There is a lot of study of the consequences of the absence of a corpus callosum for brain function, both in patients of surgery and those that naturally lack a corpus callosum. Today I have been listening to Associate Professor Liz Franz speaking about her work investigating handedness. During her talk she reminded the audience that while with practice we can do different things with each hand simultaneously, when pushed we prefer to do the same thing – like the patting your head while rubbing circles on your stomach thing. (You can see a photo of Liz doing this in the link I gave earlier!)

I’d love to give you a run down on the ins and outs of work involving the corpus callosum, it’s fascinating stuff.

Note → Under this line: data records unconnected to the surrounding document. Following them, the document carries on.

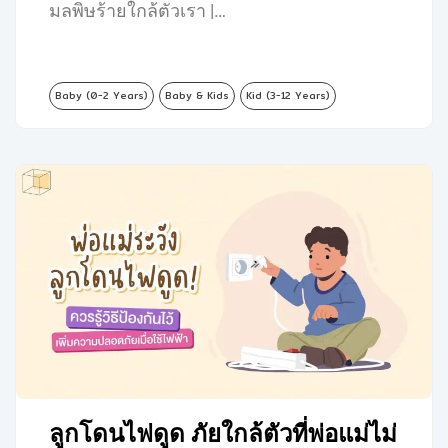
มลพิษร้ายใกล้ตัวเรา |…
Baby (0-2 Years)
Baby & Kids
Kid (3-12 Years)
ลูกโดนไฟดูด ภัยใกล้ตัวที่พ่อแม่ไม่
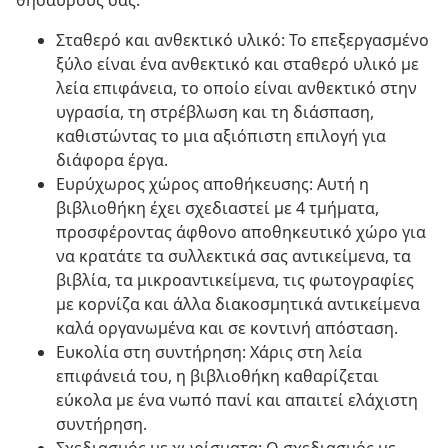
θησαυρούς σας.
Σταθερό και ανθεκτικό υλικό: Το επεξεργασμένο
ξύλο είναι ένα ανθεκτικό και σταθερό υλικό με
λεία επιφάνεια, το οποίο είναι ανθεκτικό στην
υγρασία, τη στρέβλωση και τη διάσπαση,
καθιστώντας το μια αξιόπιστη επιλογή για
διάφορα έργα.
Ευρύχωρος χώρος αποθήκευσης: Αυτή η
βιβλιοθήκη έχει σχεδιαστεί με 4 τμήματα,
προσφέροντας άφθονο αποθηκευτικό χώρο για
να κρατάτε τα συλλεκτικά σας αντικείμενα, τα
βιβλία, τα μικροαντικείμενα, τις φωτογραφίες
με κορνίζα και άλλα διακοσμητικά αντικείμενα
καλά οργανωμένα και σε κοντινή απόσταση.
Ευκολία στη συντήρηση: Χάρις στη λεία
επιφάνειά του, η βιβλιοθήκη καθαρίζεται
εύκολα με ένα νωπό πανί και απαιτεί ελάχιστη
συντήρηση.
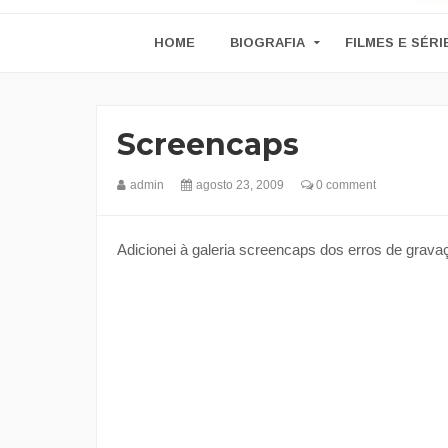
HOME
BIOGRAFIA
FILMES E SÉRI
Screencaps
admin
agosto 23, 2009
0 comment
Adicionei à galeria screencaps dos erros de grava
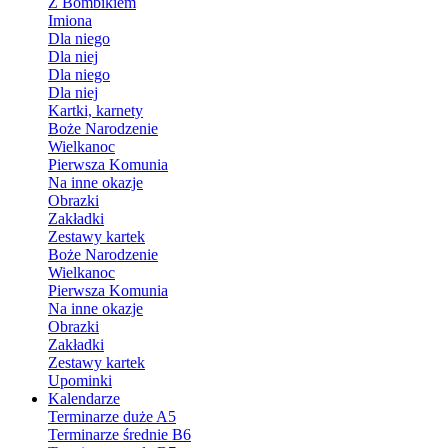
Z Bombikiem
Imiona
Dla niego
Dla niej
Dla niego
Dla niej
Kartki, karnety
Boże Narodzenie
Wielkanoc
Pierwsza Komunia
Na inne okazje
Obrazki
Zakładki
Zestawy kartek
Boże Narodzenie
Wielkanoc
Pierwsza Komunia
Na inne okazje
Obrazki
Zakładki
Zestawy kartek
Upominki
Kalendarze
Terminarze duże A5
Terminarze średnie B6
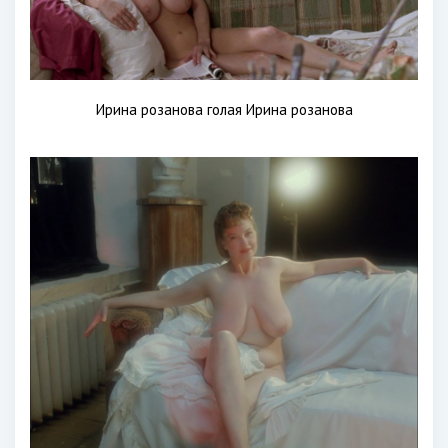
Ирина розанова голая Ирина розанова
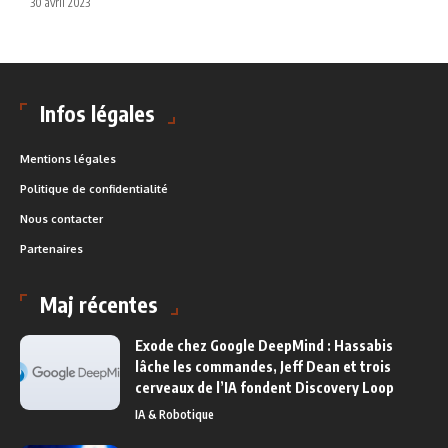
30 avril 2023
Infos légales
Mentions légales
Politique de confidentialité
Nous contacter
Partenaires
Maj récentes
Exode chez Google DeepMind : Hassabis
lâche les commandes, Jeff Dean et trois
cerveaux de l’IA fondent Discovery Loop
IA & Robotique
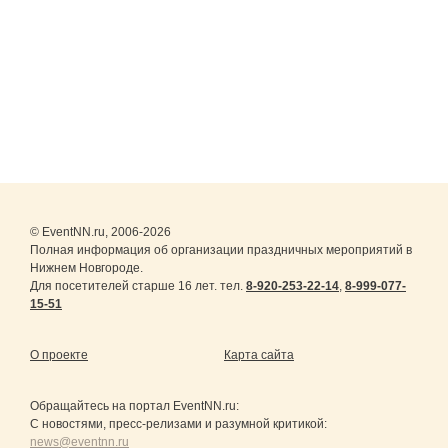
© EventNN.ru, 2006-2026
Полная информация об организации праздничных мероприятий в
Нижнем Новгороде.
Для посетителей старше 16 лет. тел.
8-920-253-22-14
,
8-999-077-
15-51
О проекте
Карта сайта
Обращайтесь на портал
EventNN.ru
:
С новостями, пресс-релизами и разумной критикой:
news@eventnn.ru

Being short on time, I’ll instead bring you the video she showed a brief portion of in her talk. In it Alan Alda, of M*A*S*H fame,** presents in Scientific American Frontiers ten minutes on what they’ve titled the Severed Corpus Callosum. He talks with a patient of the surgery I mentioned and compares their performance on tests for independent cross-hemisphere activities. (Hint: the guy without a corpus callosum does better.)


*  Aside from those who have undergone a hemispherectomy–removal of one hemisphere of the brain–there are rare cases of people with just one hemisphere.

** While he is best known for his M*A*S*H series, he has done extensive work on science communication programming too.